A recent report by the House Committee on Oversight and Accountability reveals that pharmacy-benefit managers (PBMs) are directing patients towards more costly medications while restricting their options for obtaining them. The findings come in advance of a hearing featuring executives from the country’s largest PBMs and followed a 32-month investigation.
PBMs act as intermediaries for prescription drug plans offered by health insurers. They negotiate prices with pharmaceutical companies and determine out-of-pocket costs for patients. The three largest PBMs—Express Scripts, OptumRx (part of UnitedHealth Group), and Caremark (a CVS Health subsidiary)—together manage around 80% of U.S. prescriptions.
The committee’s investigation found that PBMs often create preferred drug lists that favor higher-priced brand-name medications over less expensive alternatives. An example highlighted in the report included emails from Cigna employees urging against the use of cheaper variations of Humira, an arthritis medication priced at $90,000 annually, despite the availability of biosimilars costing half that amount.
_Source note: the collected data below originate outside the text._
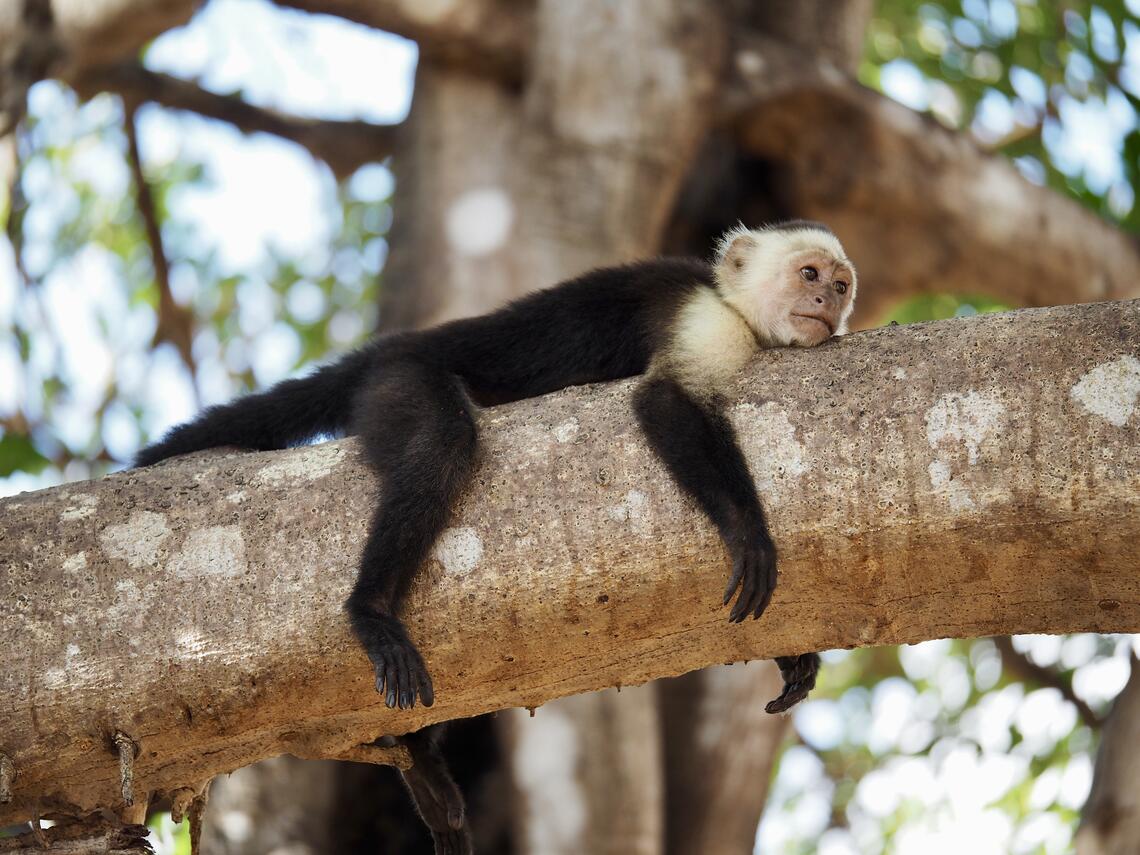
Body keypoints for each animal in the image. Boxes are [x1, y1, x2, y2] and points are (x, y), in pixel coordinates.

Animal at [137, 222, 857, 855]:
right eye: (810, 274)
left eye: (842, 284)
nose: (829, 302)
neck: (737, 306)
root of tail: (389, 348)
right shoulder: (705, 318)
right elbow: (667, 400)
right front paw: (749, 534)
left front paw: (793, 653)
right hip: (397, 383)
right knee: (441, 441)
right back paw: (370, 609)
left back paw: (423, 764)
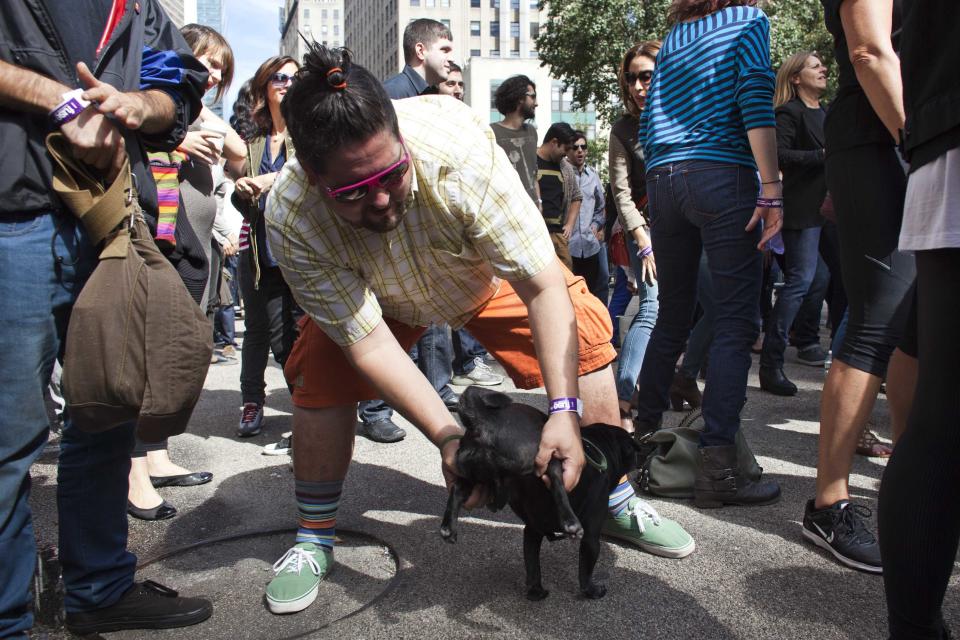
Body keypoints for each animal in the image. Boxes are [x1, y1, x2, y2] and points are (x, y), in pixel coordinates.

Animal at [440, 384, 636, 600]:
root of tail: (482, 420)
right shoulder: (592, 537)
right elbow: (585, 572)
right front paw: (592, 591)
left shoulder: (532, 531)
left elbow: (533, 565)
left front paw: (536, 592)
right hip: (543, 456)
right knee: (557, 482)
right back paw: (570, 523)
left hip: (472, 475)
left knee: (457, 490)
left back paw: (448, 528)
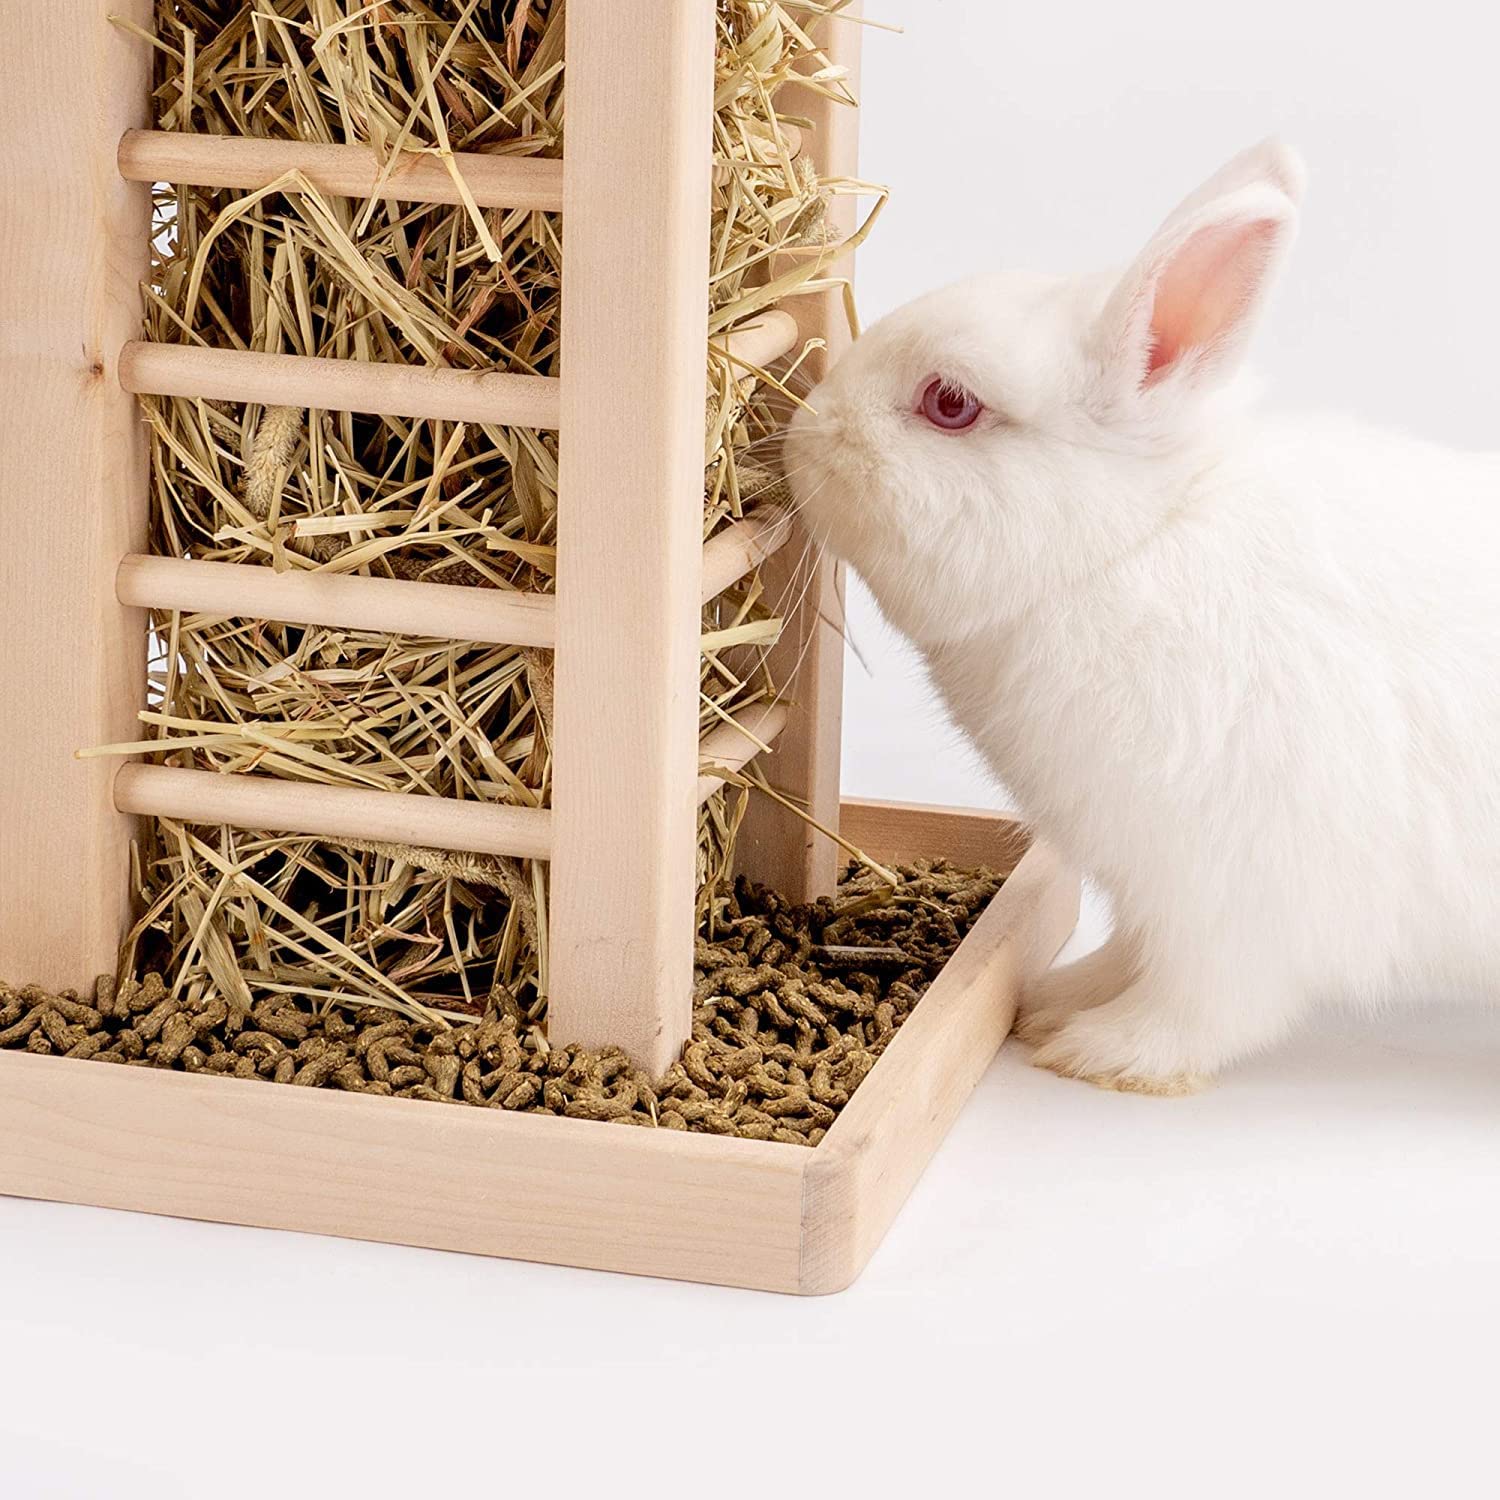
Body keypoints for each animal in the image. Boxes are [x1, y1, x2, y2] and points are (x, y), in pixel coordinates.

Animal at [783, 139, 1500, 1094]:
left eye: (951, 403)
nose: (801, 432)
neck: (1126, 547)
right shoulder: (1144, 886)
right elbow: (1129, 951)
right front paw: (1055, 1000)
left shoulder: (1230, 899)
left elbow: (1203, 1005)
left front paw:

The report also indicated that Express Scripts informed patients they would incur higher costs if they filled prescriptions at local pharmacies as opposed to using its mail-order service, effectively limiting their pharmacy options.
A similar report released this month by the U.S. Federal Trade Commission (FTC) noted that increasing consolidation has allowed the six largest PBMs to manage nearly 95% of all prescriptions in the U.S. The FTC expressed concern over the growing influence of PBMs on patients’ access to affordable medications, highlighting potential conflicts of interest that may arise when PBMs favor their own affiliated businesses, potentially disadvantaging independent pharmacies and raising drug prices.
FTC Chair Lina M. Khan emphasized that the data indicates middlemen are significantly inflating costs, particularly for cancer drugs, adding over $1 billion in revenue to their profits.